A notre santé. On imagine aisément que les alcooliers ont dû sabrer le champagne après avoir lu le rapport de la Mildeca (1) pour lutter contre les conduites addictives. Diffusé cette semaine et validé par Matignon, ce plan de mobilisation 2018-2022 comporte 200 mesures pour s’attaquer aux dépendances au tabac, au cannabis, aux jeux vidéos ou à l’alcool. Mais aucune d’elles n’empêchera les fabricants de vins et spiritueux de dormir sur leurs deux oreilles. Malgré les ravages avérés des consommations à risque.
D’ailleurs, en introduction de ce document, le Premier ministre rappelle lui même que le tabac et l’alcool font respectivement 73 000 et 49 000 morts par an. Ils « ne sont pas acceptables », martèle Edouard Philippe.
On s’attendait donc à de l’artillerie lourde pour combattre ces excès délétères. Les actions conduites sur le tabac auraient pu servir d’exemple. La baisse notoire de vente de cigarettes en France ( – 9, 3 % en janvier) est le résultat d’une politique active et continue de santé publique comprenant des mesures fortes, comme l’instauration du paquet neutre, l’augmentation régulière des prix et le remboursement des substituts nicotiniques. Si la copie n’est pas exemplaire, ce travail a permis de freiner la consommation chez les jeunes.
Rien de tout cela pour l’alcool. La fixation d’un prix plancher pour la dose d’alcool, comme le pratiquent plusieurs pays, l’augmentation des prix de toutes les boissons alcoolisées, vins compris, auraient été à la mesure du défi. Comme par exemple celui du binge drinking. Près d’un jeune de 17 ans sur deux (44 %) reconnaît avoir eu une consommation excessive dans le mois. Et les spécialistes de pointer du doigt l’exposition de la jeune génération au matraquage publicitaire des alcooliers. Leurs messages inondent de manière explicite (ou pas) les réseaux sociaux avec le concours des influenceurs rémunérés par les fabricants.

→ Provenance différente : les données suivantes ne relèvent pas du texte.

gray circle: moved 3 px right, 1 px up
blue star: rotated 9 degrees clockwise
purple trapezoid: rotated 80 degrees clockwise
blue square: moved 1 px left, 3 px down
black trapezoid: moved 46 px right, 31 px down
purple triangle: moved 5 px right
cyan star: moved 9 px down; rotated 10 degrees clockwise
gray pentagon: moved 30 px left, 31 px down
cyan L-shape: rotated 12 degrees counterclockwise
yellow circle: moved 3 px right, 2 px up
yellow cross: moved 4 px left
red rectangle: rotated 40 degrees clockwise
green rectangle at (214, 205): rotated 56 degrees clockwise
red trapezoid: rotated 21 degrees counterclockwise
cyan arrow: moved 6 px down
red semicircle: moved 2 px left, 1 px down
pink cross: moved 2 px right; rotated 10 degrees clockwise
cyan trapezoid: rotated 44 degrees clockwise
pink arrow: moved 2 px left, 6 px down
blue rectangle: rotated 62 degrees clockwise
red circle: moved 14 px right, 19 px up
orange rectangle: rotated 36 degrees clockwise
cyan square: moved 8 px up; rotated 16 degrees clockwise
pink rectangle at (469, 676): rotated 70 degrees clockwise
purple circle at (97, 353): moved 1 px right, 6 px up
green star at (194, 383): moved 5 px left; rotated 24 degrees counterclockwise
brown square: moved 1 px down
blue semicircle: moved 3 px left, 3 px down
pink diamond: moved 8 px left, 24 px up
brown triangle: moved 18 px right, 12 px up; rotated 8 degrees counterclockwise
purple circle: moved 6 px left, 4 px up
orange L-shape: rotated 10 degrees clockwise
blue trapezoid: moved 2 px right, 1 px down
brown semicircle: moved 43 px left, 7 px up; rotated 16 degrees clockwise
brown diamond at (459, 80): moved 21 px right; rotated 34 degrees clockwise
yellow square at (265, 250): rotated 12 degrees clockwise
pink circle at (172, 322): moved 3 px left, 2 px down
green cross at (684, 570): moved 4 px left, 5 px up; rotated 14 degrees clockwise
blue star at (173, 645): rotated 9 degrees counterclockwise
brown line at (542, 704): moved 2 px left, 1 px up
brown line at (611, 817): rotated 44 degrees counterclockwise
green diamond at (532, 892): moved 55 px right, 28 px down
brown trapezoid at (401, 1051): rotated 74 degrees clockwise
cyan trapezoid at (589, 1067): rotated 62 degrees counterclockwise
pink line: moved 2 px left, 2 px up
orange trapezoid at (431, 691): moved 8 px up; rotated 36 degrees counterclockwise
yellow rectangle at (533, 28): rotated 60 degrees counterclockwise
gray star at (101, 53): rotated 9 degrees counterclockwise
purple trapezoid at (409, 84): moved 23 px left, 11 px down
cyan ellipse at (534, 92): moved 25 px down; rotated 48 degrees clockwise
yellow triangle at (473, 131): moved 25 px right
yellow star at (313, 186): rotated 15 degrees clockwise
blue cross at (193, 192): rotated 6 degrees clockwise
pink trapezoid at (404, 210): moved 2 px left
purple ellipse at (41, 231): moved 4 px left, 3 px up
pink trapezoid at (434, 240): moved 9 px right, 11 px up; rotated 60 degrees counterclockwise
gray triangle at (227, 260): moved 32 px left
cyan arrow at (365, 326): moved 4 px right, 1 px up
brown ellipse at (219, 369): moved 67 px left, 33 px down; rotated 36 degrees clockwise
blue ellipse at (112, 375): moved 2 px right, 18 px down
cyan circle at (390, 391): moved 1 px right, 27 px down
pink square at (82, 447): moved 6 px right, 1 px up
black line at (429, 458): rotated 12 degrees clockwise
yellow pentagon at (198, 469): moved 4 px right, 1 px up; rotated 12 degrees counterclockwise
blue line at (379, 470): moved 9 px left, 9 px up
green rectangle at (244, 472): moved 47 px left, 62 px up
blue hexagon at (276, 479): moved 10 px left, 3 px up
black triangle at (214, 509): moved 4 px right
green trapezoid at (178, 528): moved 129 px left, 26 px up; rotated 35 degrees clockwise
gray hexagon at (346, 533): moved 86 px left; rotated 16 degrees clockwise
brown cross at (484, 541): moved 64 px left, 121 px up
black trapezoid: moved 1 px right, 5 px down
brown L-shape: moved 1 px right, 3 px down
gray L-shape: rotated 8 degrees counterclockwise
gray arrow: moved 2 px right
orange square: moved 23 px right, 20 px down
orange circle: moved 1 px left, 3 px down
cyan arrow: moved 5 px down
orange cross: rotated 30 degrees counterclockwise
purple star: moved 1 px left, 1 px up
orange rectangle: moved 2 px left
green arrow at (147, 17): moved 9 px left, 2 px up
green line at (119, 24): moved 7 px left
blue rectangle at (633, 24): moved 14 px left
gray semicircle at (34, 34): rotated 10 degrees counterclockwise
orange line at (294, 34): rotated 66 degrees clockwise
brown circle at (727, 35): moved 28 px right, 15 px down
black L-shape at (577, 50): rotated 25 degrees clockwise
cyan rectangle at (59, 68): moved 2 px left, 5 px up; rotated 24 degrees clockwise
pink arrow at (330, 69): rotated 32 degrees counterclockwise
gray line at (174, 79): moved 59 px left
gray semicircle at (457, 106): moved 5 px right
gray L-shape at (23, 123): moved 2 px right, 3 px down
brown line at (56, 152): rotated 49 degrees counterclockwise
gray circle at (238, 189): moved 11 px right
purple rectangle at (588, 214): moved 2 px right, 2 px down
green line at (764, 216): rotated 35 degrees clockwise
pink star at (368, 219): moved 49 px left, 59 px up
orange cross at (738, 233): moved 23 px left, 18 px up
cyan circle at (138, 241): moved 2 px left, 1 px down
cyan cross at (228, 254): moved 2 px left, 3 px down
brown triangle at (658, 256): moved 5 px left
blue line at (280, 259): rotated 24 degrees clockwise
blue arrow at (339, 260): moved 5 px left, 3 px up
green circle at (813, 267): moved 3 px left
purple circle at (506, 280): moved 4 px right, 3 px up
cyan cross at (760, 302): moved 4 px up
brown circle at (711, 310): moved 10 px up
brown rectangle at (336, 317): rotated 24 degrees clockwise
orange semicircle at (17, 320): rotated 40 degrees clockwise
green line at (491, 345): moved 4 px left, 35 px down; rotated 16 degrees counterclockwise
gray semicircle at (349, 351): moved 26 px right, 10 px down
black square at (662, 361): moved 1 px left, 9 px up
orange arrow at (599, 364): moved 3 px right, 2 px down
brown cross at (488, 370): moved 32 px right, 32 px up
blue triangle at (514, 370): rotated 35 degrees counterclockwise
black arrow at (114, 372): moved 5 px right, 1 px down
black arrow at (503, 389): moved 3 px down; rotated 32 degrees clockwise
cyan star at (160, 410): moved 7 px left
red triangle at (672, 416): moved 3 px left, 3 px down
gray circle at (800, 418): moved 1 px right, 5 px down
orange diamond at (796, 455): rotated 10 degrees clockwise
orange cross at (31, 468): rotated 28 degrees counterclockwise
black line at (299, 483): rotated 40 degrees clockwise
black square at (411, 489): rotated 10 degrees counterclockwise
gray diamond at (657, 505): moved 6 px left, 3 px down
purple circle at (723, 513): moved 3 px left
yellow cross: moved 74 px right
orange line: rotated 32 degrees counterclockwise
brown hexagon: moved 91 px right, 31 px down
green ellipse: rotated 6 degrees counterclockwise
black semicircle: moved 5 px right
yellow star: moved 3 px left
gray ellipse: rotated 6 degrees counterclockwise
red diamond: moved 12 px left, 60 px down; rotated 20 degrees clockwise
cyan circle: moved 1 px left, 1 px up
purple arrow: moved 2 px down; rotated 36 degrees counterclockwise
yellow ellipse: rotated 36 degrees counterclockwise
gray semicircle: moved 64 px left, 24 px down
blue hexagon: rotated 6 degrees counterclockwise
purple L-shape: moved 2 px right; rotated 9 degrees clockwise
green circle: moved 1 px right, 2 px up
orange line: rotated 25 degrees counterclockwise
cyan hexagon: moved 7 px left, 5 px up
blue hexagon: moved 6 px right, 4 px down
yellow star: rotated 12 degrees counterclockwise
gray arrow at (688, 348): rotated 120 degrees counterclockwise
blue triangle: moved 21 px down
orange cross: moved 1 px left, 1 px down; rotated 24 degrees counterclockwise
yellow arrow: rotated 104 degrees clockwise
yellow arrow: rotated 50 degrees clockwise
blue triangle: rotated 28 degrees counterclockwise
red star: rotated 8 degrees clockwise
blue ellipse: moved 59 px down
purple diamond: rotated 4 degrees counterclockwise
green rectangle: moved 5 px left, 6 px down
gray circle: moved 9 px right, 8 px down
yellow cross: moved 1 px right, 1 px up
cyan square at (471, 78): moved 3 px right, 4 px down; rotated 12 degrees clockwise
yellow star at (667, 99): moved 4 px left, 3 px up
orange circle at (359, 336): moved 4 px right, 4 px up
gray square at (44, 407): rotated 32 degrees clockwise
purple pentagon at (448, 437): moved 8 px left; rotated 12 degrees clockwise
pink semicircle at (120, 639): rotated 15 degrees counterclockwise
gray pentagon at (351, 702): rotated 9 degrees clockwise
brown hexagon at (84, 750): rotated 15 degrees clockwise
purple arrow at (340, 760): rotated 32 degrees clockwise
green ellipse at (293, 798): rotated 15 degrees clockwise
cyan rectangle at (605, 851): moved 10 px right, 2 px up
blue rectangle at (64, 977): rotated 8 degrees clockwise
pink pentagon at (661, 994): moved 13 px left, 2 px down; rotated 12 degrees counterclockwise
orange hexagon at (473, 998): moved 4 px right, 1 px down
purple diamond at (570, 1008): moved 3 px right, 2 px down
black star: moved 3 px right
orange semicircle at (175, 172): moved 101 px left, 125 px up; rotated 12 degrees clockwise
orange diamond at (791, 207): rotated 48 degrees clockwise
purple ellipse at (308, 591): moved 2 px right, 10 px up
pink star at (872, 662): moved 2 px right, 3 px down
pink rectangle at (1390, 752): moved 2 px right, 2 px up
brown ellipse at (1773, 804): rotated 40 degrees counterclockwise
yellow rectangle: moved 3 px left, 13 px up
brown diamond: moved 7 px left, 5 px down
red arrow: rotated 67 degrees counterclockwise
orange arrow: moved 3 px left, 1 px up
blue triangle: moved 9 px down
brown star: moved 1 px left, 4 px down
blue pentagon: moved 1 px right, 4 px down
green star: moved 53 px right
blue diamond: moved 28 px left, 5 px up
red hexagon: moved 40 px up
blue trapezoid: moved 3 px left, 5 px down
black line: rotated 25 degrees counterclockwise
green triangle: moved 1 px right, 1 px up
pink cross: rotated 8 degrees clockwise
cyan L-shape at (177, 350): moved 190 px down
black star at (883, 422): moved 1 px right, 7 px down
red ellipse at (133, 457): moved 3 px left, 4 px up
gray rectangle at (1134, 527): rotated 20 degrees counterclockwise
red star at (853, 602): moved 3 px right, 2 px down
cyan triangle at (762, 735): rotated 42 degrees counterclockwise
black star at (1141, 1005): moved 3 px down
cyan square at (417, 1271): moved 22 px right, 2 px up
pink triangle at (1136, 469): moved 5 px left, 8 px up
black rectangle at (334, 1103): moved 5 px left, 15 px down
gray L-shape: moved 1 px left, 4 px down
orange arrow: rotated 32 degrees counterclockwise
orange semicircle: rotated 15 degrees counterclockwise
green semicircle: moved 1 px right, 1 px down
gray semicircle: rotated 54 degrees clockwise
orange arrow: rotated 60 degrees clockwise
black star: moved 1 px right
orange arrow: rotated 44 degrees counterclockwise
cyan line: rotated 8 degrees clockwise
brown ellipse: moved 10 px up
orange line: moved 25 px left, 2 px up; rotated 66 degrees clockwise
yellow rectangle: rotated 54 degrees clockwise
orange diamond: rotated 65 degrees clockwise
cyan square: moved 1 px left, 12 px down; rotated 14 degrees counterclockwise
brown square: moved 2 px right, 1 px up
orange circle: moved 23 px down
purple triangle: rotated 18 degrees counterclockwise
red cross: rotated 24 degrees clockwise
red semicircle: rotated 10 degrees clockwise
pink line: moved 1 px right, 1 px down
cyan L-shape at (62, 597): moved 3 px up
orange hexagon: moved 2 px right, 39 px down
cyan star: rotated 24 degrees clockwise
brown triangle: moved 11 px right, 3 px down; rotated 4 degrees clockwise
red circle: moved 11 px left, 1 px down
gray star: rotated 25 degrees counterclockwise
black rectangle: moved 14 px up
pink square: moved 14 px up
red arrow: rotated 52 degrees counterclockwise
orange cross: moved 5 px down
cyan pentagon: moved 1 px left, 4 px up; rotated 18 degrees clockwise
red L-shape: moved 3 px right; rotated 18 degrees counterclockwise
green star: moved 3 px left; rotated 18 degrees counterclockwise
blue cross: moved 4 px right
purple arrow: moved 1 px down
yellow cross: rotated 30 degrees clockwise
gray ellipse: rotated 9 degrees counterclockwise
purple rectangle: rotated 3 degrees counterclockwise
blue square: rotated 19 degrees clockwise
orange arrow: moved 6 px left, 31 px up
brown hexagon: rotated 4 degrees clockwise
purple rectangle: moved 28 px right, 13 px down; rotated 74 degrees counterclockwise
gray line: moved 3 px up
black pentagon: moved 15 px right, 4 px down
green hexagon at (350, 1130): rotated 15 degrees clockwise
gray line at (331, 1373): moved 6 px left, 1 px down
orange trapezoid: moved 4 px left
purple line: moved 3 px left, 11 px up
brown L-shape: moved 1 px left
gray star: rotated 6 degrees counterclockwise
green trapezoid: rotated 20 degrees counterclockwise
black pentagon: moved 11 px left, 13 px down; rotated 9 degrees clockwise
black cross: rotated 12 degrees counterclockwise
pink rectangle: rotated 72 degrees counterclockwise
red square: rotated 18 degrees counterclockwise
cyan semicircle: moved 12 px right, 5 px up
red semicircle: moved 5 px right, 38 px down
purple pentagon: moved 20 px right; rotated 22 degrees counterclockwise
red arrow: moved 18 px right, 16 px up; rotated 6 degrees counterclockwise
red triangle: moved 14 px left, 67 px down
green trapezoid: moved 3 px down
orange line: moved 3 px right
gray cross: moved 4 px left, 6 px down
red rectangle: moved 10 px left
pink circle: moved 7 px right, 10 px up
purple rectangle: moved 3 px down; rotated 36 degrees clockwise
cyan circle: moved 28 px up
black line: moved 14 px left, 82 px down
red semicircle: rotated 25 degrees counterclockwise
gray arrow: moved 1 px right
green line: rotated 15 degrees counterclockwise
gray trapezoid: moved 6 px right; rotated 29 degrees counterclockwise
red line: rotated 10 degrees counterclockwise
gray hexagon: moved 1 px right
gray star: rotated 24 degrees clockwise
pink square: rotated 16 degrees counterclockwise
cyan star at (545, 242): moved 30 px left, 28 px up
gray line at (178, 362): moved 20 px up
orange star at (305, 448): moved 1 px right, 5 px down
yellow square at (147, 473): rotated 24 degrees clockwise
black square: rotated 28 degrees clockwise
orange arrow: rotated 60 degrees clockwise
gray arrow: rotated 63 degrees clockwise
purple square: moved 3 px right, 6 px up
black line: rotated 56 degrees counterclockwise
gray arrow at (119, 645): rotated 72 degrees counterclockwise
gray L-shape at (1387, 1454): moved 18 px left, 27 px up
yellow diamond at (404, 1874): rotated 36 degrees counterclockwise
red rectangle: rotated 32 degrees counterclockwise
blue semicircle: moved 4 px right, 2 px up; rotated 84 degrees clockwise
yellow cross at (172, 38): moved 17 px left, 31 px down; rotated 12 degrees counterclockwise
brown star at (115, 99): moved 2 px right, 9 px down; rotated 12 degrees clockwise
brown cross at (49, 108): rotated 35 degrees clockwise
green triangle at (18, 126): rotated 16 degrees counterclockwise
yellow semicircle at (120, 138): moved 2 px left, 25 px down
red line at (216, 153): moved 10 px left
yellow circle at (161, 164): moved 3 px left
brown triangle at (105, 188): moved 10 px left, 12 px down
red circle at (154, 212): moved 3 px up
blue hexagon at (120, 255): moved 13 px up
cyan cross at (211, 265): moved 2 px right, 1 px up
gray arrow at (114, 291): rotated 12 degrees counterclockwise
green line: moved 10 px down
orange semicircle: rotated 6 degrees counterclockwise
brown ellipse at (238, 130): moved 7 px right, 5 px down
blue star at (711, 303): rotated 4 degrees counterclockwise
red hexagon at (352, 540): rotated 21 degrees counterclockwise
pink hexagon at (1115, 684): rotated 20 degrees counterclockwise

Dans cette jungle festive, les contrôles des autorités sanitaires ont l’effet d’une goutte d’eau dans une bouteille de rhum. Sur cette question, les auteurs du Plan se limitent à des formules creuses comme celle qui consiste à « étudier et observer régulièrement l’impact des stratégies marketing et d’influence ». Pour répondre au syndrome d’alcoolisation fœtale, la Mildeca préconise, notamment, d’agrandir les logos d’avertissement sur les bouteilles.
Publié avec près d’un an de retard, le plan de la Mildeca confirme la démission du gouvernement sur un volet déterminant de la santé publique. Et laisse les addictologues affronter sans arme des situations dramatiques.
En février dernier, à l’occasion d’une rencontre avec les agriculteurs, le président de la République reprenait la formule de Georges Pompidou « N’emmerdez pas les Français » pour s’opposer au durcissement de la loi Evin.
Aujourd’hui, la Mildeca a rempli sa mission en veillant à ne pas « emmerder » ni Emmanuel Macron, ni les lobbies de l’alcool.